低品質コンテンツ再生中に、オリジナルコンテンツを逆順で取得して再生切替え

 この発明の情報処理装置(情報端末に相当)は、まず、低品質コンテンツを取得して再生を開始します。その再生中に、コンテンツサーバからオリジナルコンテンツを取得します。オリジナルコンテンツは、データの末尾から先頭に向けて取得されるのが特徴です。実施の形態では、データの末尾から先頭に向け配列しなおしたデータ(反転オリジナルコンテンツデータ)を先頭から取得するようにしています。

 そして、再生している低品質コンテンツの再生位置と、取得しているオリジナルコンテンツの再生位置とが同じになったとき、オリジナルコンテンツの再生を開始します。このタイミングより後のオリジナルコンテンツは、ダウンロード済みであるので、途切れることなくスムーズに再生されます。

【課題】
情報記録装置に格納されたコンテンツデータを通信回線経由で通信装置で再生する場合において、通信回線の通信品質に応じて可能な限り高品質のコンテンツデータ再生を行うことの可能なコンテンツ再生システム、通信装置及びコンテンツ再生方法を提供する。
【請求項1】
 第1の通信部と第1の記憶部とを有する情報処理装置と、第2の通信部と第2の記憶部とを有する通信装置とを備え、前記情報処理装置と前記通信装置とは第1及び第2の通信部及びこれら通信部間の通信回線により互いに通信可能であるコンテンツ再生システムにおいて、
 前記第1の記憶部にはオリジナルコンテンツデータが格納され、
 前記第2の記憶部には、前記第1の記憶部内に格納された前記オリジナルコンテンツデータの品質を低下させた低品質コンテンツデータが転送されて格納され、
 前記通信装置は、
 前記第2の記憶部内に格納されたデータを再生する再生部と、
 前記再生部により前記低品質コンテンツデータの再生をしているときに、前記第2の通信部を介して前記第1の記憶部に格納されたオリジナルコンテンツデータの転送を前記情報処理装置に要求し、転送されてきた前記オリジナルコンテンツデータを再生部により再生させる再生制御部と
を備え、
 前記情報処理装置は、前記通信装置から前記オリジナルコンテンツデータの転送要求があると、このオリジナルコンテンツデータをその末尾から先頭に向けて順次転送する転送制御部を備え、
 前記再生制御部は、前記再生部による前記低品質コンテンツデータの再生位置と前記情報処理装置から転送されてきた前記オリジナルコンテンツデータの転送位置とが略一致したら、転送されてきた前記オリジナルコンテンツデータを再生部により再生させる
ことを特徴とするコンテンツ再生システム。

今日のみどころ

 この発明では、前から低品質コンテンツの再生をはじめるとともに、後ろからオリジナルコンテンツの取得をはじめます。
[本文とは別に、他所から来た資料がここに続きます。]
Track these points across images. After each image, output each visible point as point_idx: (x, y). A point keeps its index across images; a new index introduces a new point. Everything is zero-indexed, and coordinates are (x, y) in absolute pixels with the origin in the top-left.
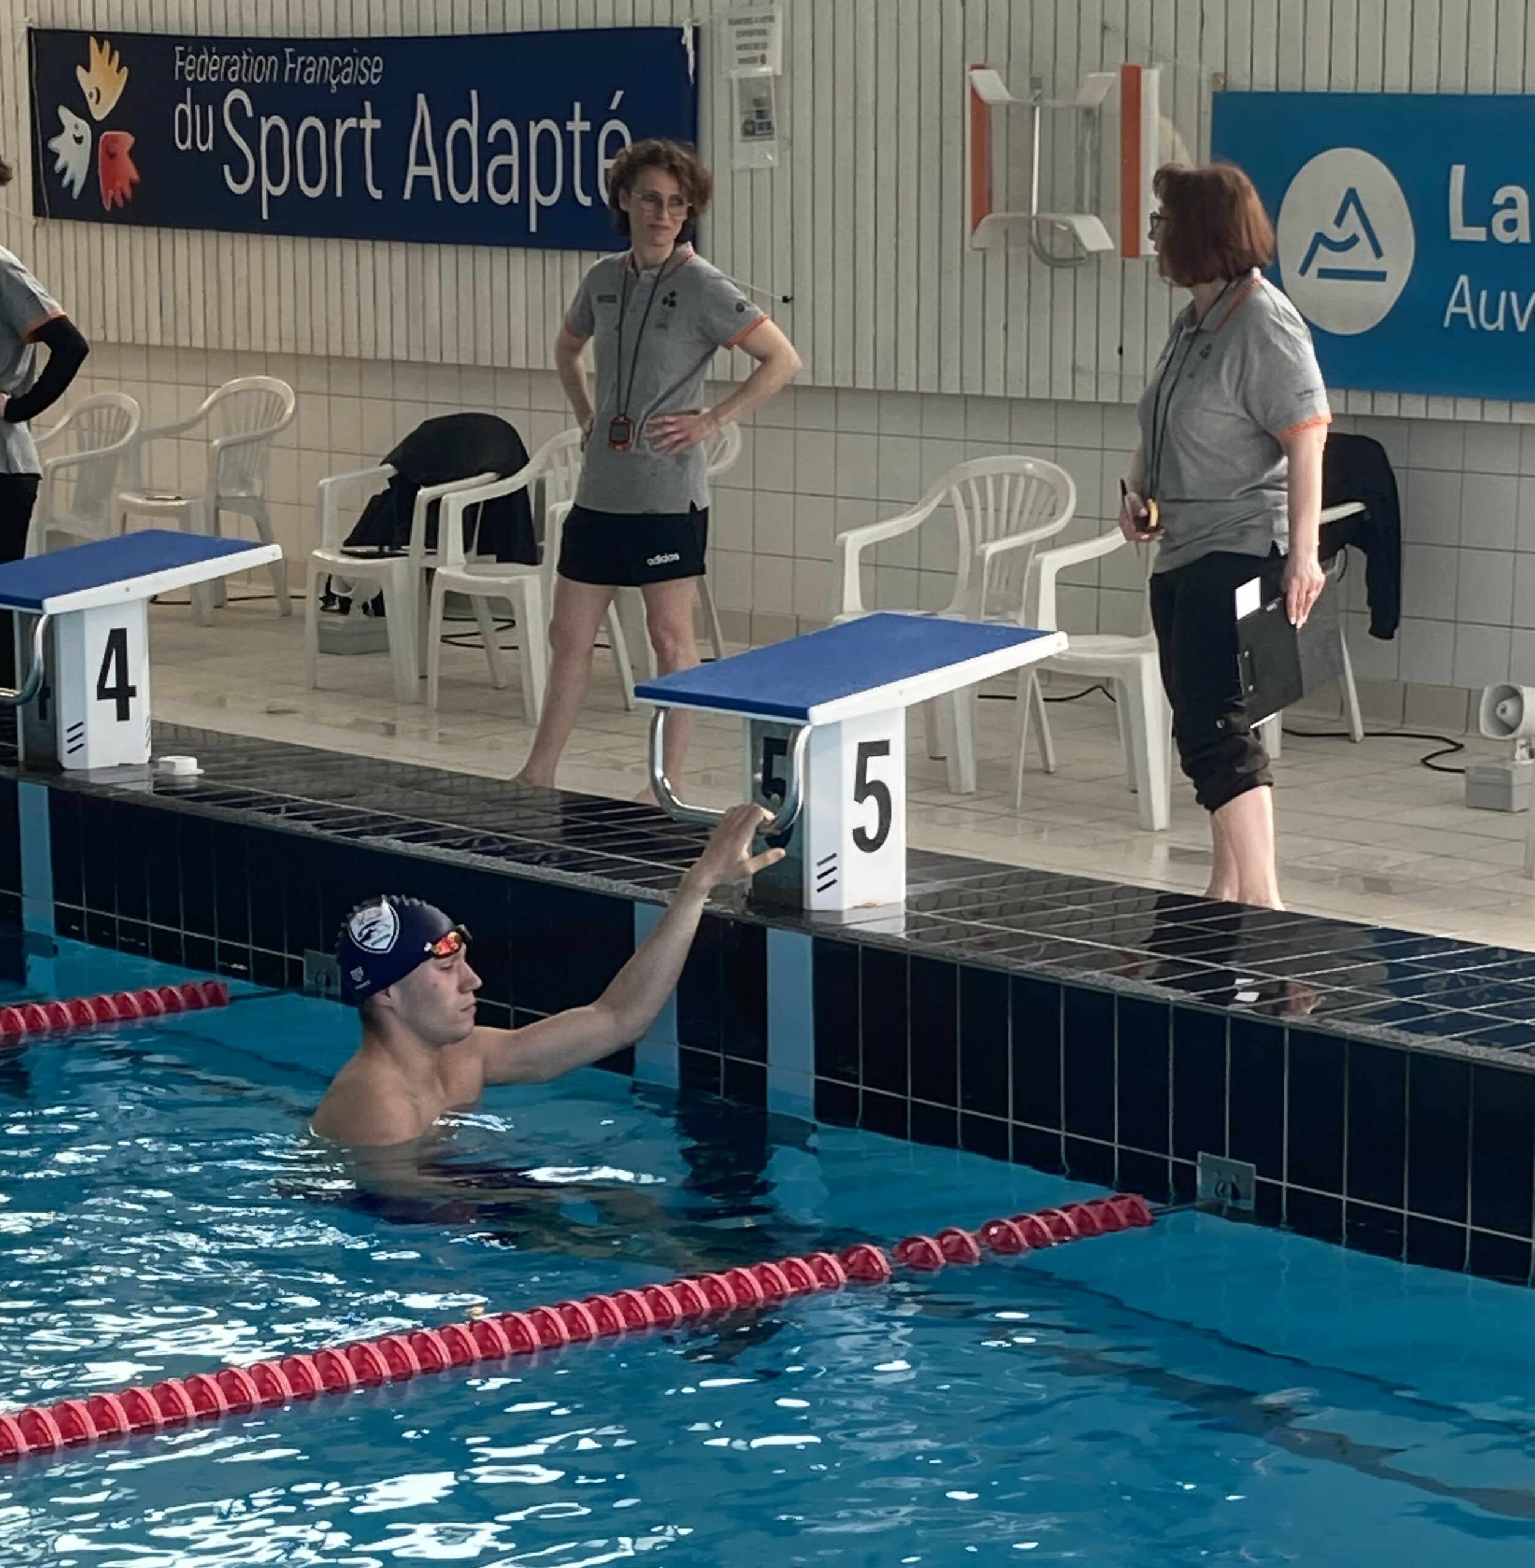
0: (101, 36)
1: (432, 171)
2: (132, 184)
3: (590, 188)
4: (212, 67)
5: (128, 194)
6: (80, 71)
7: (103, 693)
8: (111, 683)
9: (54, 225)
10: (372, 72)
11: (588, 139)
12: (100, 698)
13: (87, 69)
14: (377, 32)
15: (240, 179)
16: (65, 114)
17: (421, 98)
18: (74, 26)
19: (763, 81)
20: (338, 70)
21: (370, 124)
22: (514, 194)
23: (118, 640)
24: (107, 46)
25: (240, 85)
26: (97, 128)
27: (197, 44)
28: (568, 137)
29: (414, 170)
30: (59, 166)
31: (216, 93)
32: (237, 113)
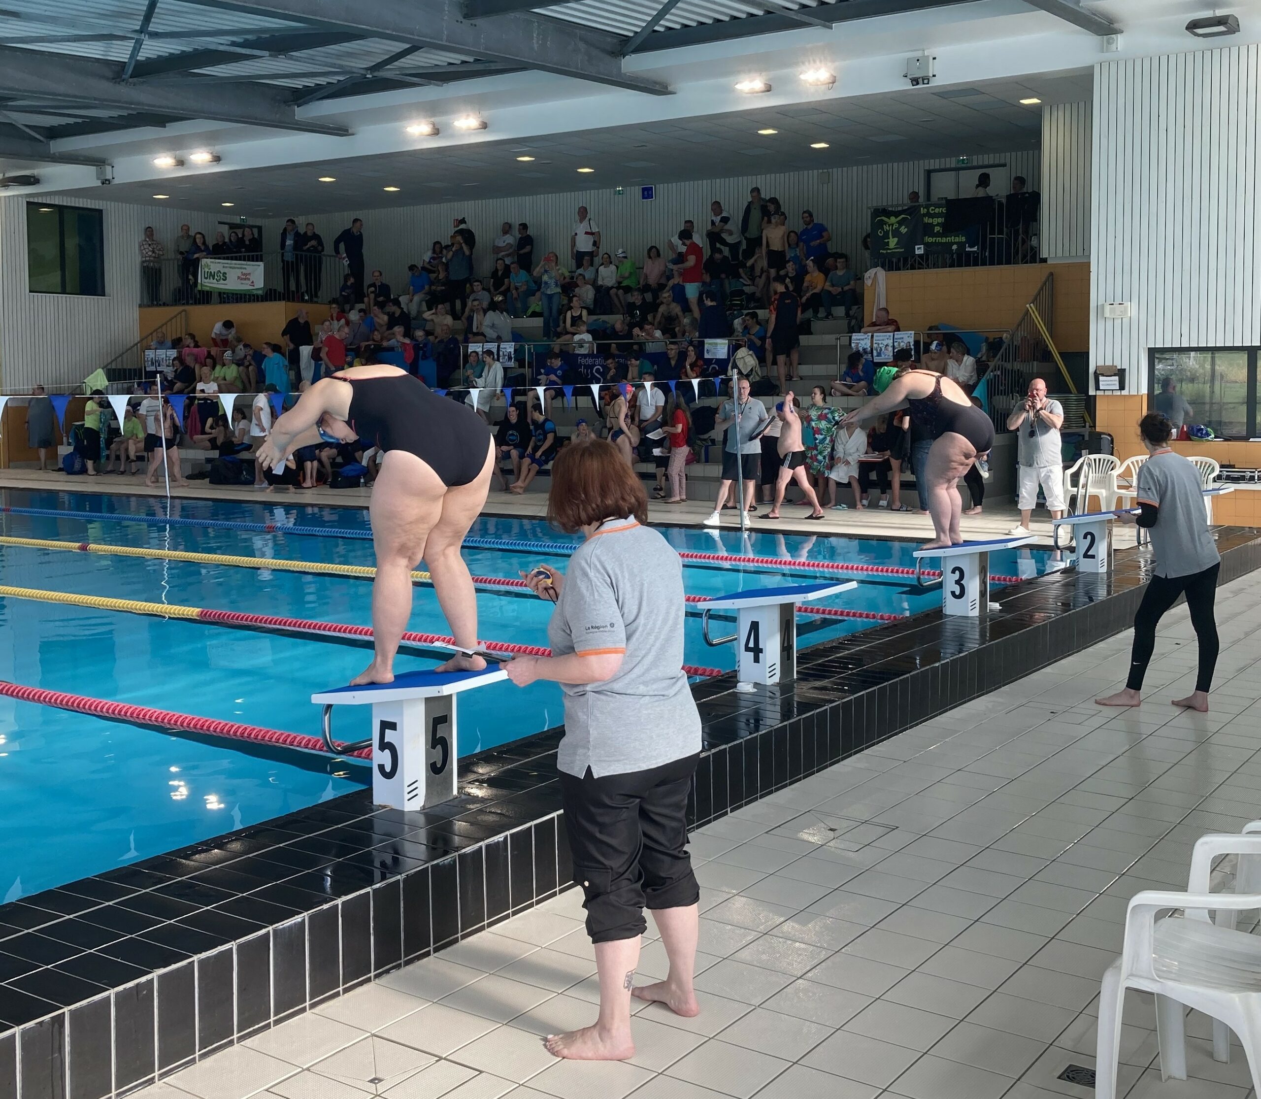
7: (747, 649)
8: (751, 645)
12: (746, 650)
23: (755, 626)
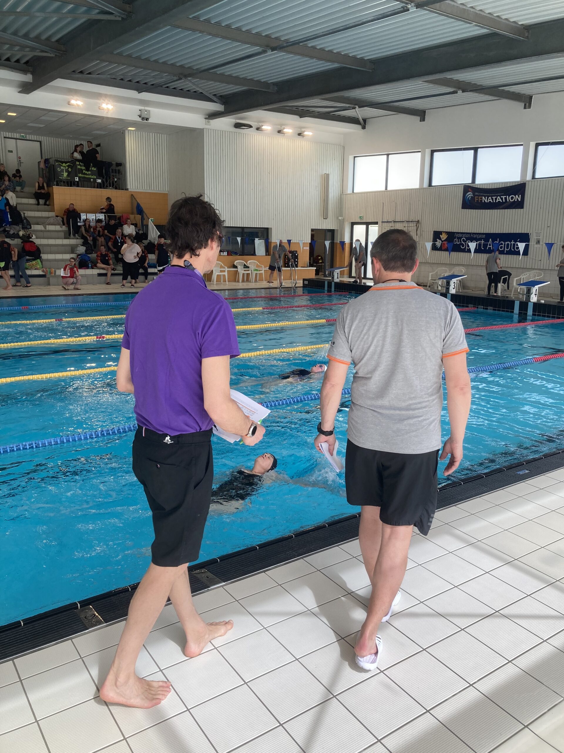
0: (444, 232)
1: (491, 246)
3: (514, 248)
4: (460, 235)
5: (446, 248)
9: (434, 251)
10: (484, 236)
11: (514, 245)
13: (442, 235)
14: (485, 232)
15: (463, 247)
16: (438, 240)
17: (490, 239)
18: (440, 230)
19: (540, 239)
20: (478, 236)
21: (483, 242)
22: (503, 249)
25: (464, 237)
26: (442, 241)
27: (458, 233)
28: (511, 244)
29: (488, 246)
30: (436, 245)
31: (460, 238)
32: (463, 240)
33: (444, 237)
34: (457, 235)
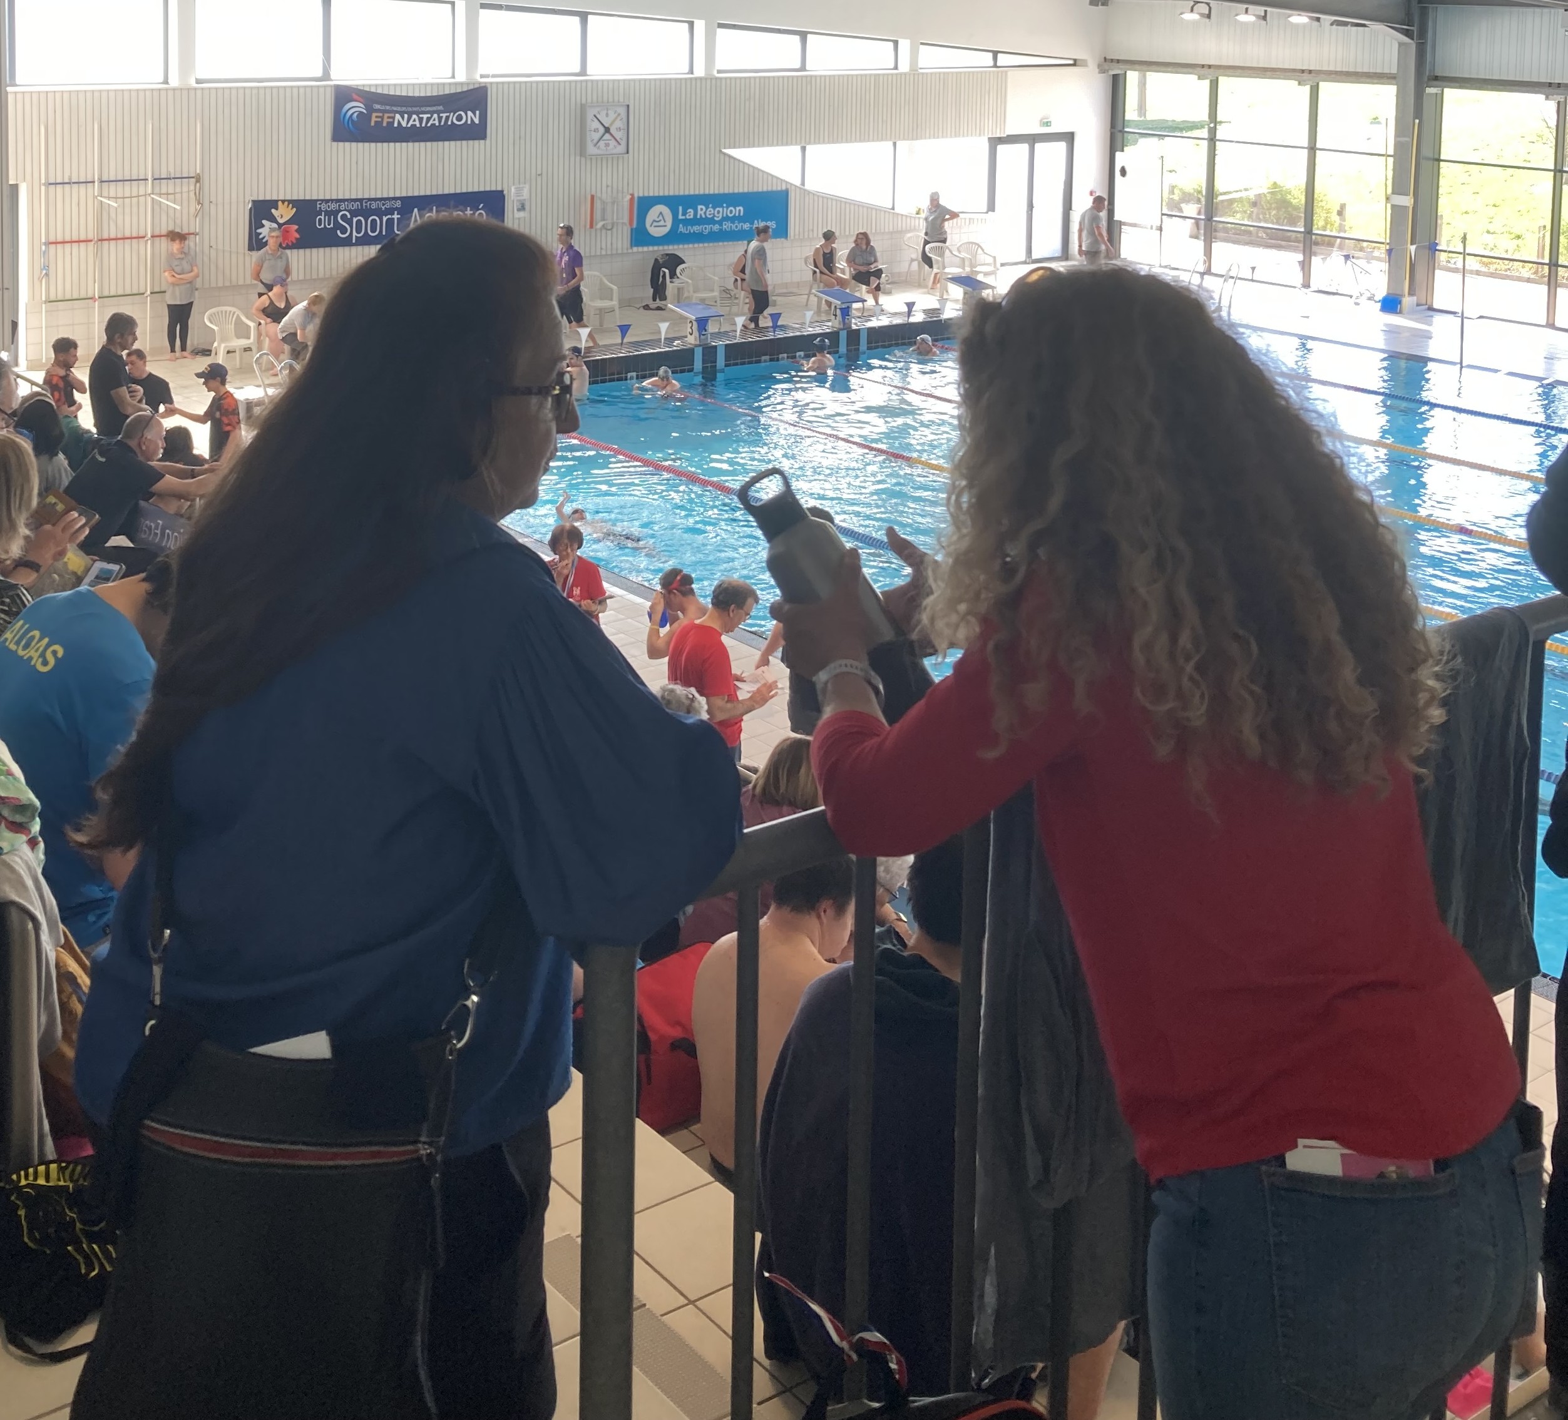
0: (283, 201)
2: (297, 239)
4: (333, 206)
5: (294, 241)
6: (273, 211)
10: (398, 204)
13: (277, 209)
14: (398, 195)
15: (342, 233)
16: (264, 222)
17: (416, 209)
18: (270, 199)
19: (524, 200)
20: (383, 205)
21: (396, 216)
24: (286, 203)
25: (345, 210)
26: (280, 225)
27: (327, 201)
30: (261, 237)
31: (335, 213)
32: (344, 217)
33: (284, 214)
34: (324, 207)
それらの位置が一致する時点は、ちょうど、その時点以降のオリジナルコンテンツが取得できている時点です。このことを利用して、低品質コンテンツの再生からオリジナルコンテンツの再生に切り替えます。

 コンテンツのデータ量の小ささと品質の良さはトレードオフの関係にあるので、原則的には両立することが難しいです。トレードオフのパターンの場合、状況に合わせて使える方を使ってユーザの利便性と高くすることができるといいです。

 上手に「前から」と「後ろから」を組み合わせて効果を出していると思います。すばらしい。